Mechanical interlocking of the elements with the tube is provided by limbs 19 which depend from, and are integral with, respective ends of extension pieces 13 of the sieve elements.
FIGS. 4 and 5 show sieve screen modules 21, produced as described above, arranged for assembly together to form a sieve screen. Metal rods 22 extend through corresponding tubes of adjacent modules 21. Stiffeners 23, in the form of elongate strips of rectangular cross-section are located between the modules, the rods passing through slots 28 in the strips.
When the desired number of modules have been assembled onto the rods, fixing bars 24, similar to the stiffeners, are positioned across the edges of the modules adjacent to the ends of the rods, and are welded to the rods as indicated at 25. Other means of securing the fixing bars to the rods could be used, for example screws.
A sieve screen made in the aforesaid way may be flat or curved, and the tubes may be rigid or flexible.
An advantage of the above embodiments is that the complementary formations of adjacent elements provide for a secure, substantially aperture-free joint between the screen elements whilst wasting little of the useful sieve area of the screen.
Where a sieve screen is to be tensioned, a flexible cord 30 may replace each rod 22. A modified fixing bar is used in combination with the flexible cord and is illustrated in FIGS. 6 and 7. The flexible cord 30 extends through a flexible tube 17 embedded in the joint between sieve elements 10 and has an enlarged head portion 31. The fixing bar includes an apertured plate portion 32 through which the cord extends and which is clamped by the enlarged head portion 31 against the edges of the sieve elements 10. Integral with the plate 32 and extending away from the plate and sieve element is a hooked portion 33 of the fixing bar.

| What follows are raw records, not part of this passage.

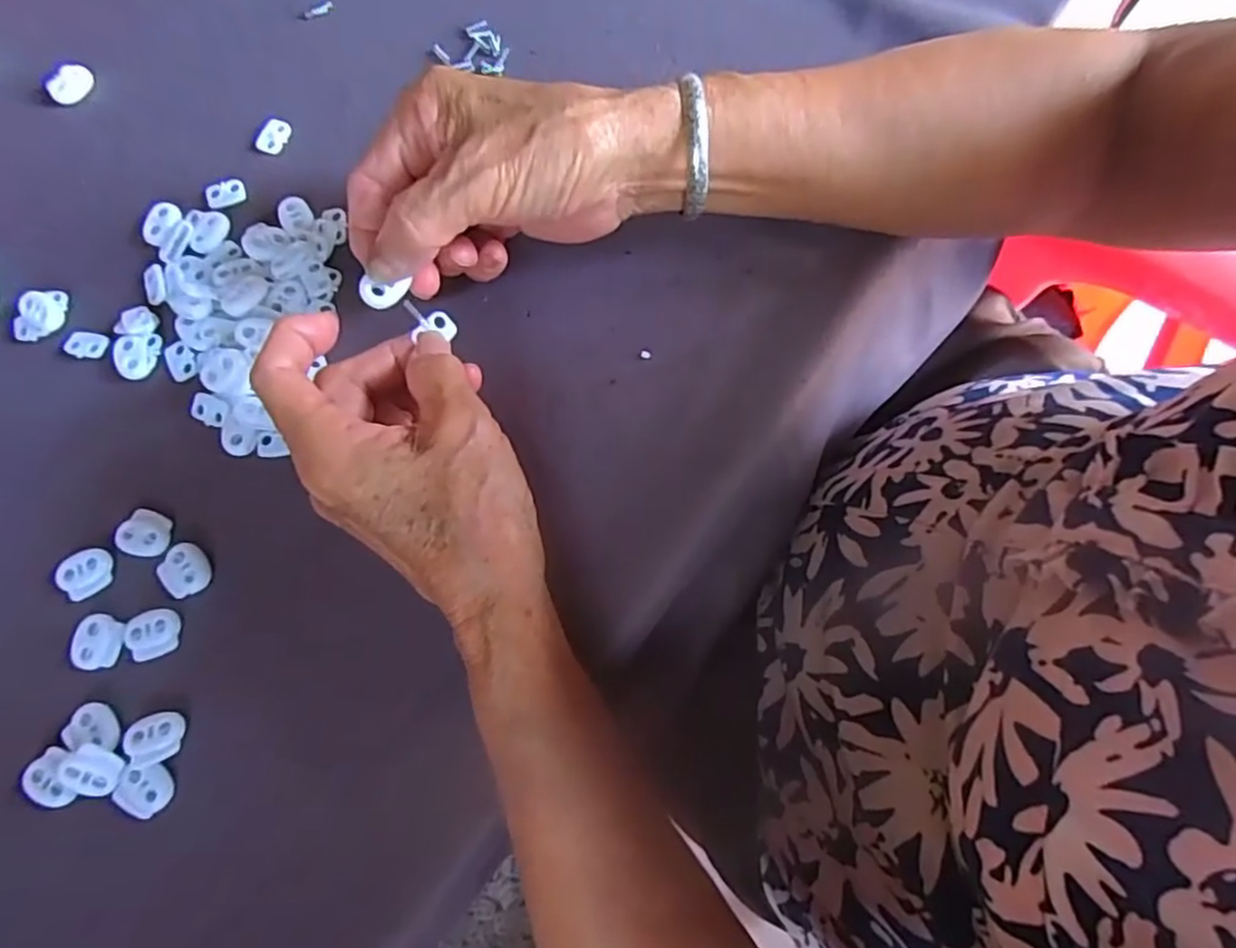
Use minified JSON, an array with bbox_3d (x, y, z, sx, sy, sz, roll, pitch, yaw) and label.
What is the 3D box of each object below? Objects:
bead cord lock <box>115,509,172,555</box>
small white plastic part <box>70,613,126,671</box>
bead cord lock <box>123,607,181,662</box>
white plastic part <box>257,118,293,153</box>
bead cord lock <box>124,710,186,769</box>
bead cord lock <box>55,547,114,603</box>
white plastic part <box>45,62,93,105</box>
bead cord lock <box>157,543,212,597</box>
[{"bbox_3d":[-0.206,0.026,0.296,0.022,0.004,0.019,18,77,6],"label":"bead cord lock"},{"bbox_3d":[-0.218,0.070,0.283,0.021,0.004,0.022,5,76,3],"label":"small white plastic part"},{"bbox_3d":[-0.195,0.066,0.283,0.021,0.004,0.020,-17,76,-3],"label":"bead cord lock"},{"bbox_3d":[-0.176,-0.173,0.346,0.013,0.004,0.019,35,79,10],"label":"white plastic part"},{"bbox_3d":[-0.187,0.106,0.274,0.022,0.004,0.019,-14,76,-2],"label":"bead cord lock"},{"bbox_3d":[-0.229,0.043,0.292,0.022,0.004,0.020,-28,76,-5],"label":"bead cord lock"},{"bbox_3d":[-0.289,-0.206,0.358,0.016,0.008,0.022,39,80,11],"label":"white plastic part"},{"bbox_3d":[-0.186,0.041,0.291,0.019,0.004,0.022,-44,78,-9],"label":"bead cord lock"}]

This hooked portion is adapted to engage with the conventional clamping and tensioning means provided in the screening machine.
An advantage of a sieve screen being tensioned in this way is that elongation or other deformation of the sieve apertures is avoided since the tensioning force is not applied directly across the sieve elements.

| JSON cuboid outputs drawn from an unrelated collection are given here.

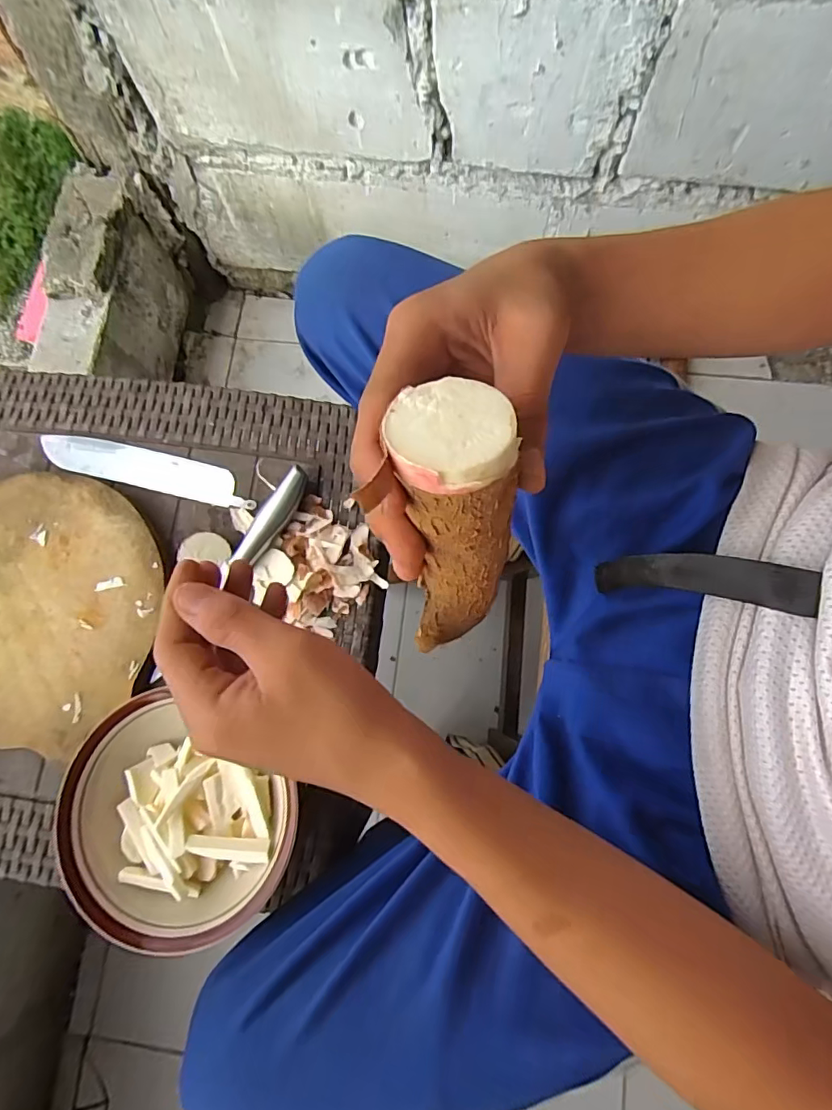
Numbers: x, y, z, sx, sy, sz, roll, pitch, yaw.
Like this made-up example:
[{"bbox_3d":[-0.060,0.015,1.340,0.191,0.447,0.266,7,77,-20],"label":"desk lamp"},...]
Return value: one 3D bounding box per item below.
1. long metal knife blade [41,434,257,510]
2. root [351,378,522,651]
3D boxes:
[{"bbox_3d":[-0.252,-0.081,0.489,0.206,0.005,0.038,12,78,4],"label":"long metal knife blade"},{"bbox_3d":[0.013,-0.003,0.213,0.048,0.129,0.040,-14,56,-2],"label":"root"}]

It will be appreciated that the invention affords practical advantage in the construction and/or maintenance of sieve screens. During construction, virtually any desired sieve dimension can be obtained by suitable choice of modules and elements. During maintenance, individual modules or elements can be replaced quickly and easily by removing the fixing bars, dissembling the modules from the rods, substituting modules as required, and reassembling as per the foregoing description.
The sieve elements described could be metal, synthetic plastics or a combination of both. For example, synthetic plastics material could be formed around a metal grid-like skeletal support structure. Extension pieces and outer covering of the grid would then be of synthetic plastics material having a long life compared to, say, mild steel, from which the grid could be made. Alternatively, the extension pieces could be of metal with a synthetic plastics material sieve insert.

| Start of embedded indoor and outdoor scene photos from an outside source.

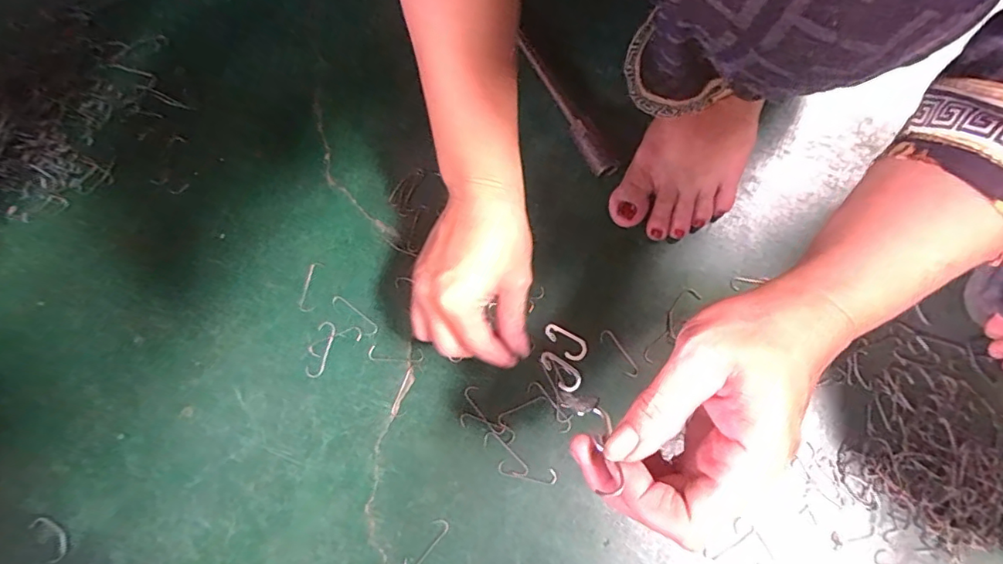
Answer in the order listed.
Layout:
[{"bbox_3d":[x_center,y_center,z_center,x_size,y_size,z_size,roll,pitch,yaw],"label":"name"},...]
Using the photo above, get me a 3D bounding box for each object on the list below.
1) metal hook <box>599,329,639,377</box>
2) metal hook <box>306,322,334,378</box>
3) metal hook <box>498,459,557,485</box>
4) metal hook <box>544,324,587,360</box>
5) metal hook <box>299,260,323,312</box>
[{"bbox_3d":[0.091,0.055,0.417,0.012,0.004,0.042,-37,83,-7],"label":"metal hook"},{"bbox_3d":[-0.138,0.051,0.412,0.013,0.004,0.043,15,80,1],"label":"metal hook"},{"bbox_3d":[0.019,0.140,0.397,0.043,0.004,0.012,11,80,1],"label":"metal hook"},{"bbox_3d":[0.049,0.046,0.417,0.036,0.004,0.017,30,80,4],"label":"metal hook"},{"bbox_3d":[-0.150,0.003,0.422,0.012,0.004,0.040,7,80,0],"label":"metal hook"}]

A suitable synthetic plastics material having good wear characteristics in polyurethane.
The individual sieve elements may conveniently be injection moulded.
In the foregoing description the individual sieve elements 10 are of a flat rectangular shape, but embodiments of the invention comprehend other shapes, for example tapered and/or curved, especially where the screen is for use as a centrifuge basket.
FIG. 8 shows, in plan, an element 10 having castellated formations 13 engaging interlocking members 22 in the usual way, but having its other sides 31 converging, there being a correspondingly lesser number of castellations at one end of the element than at the other.
It will be appreciated that where the element is both tapered and curved, a plurality of elements connected together will form a conical screen.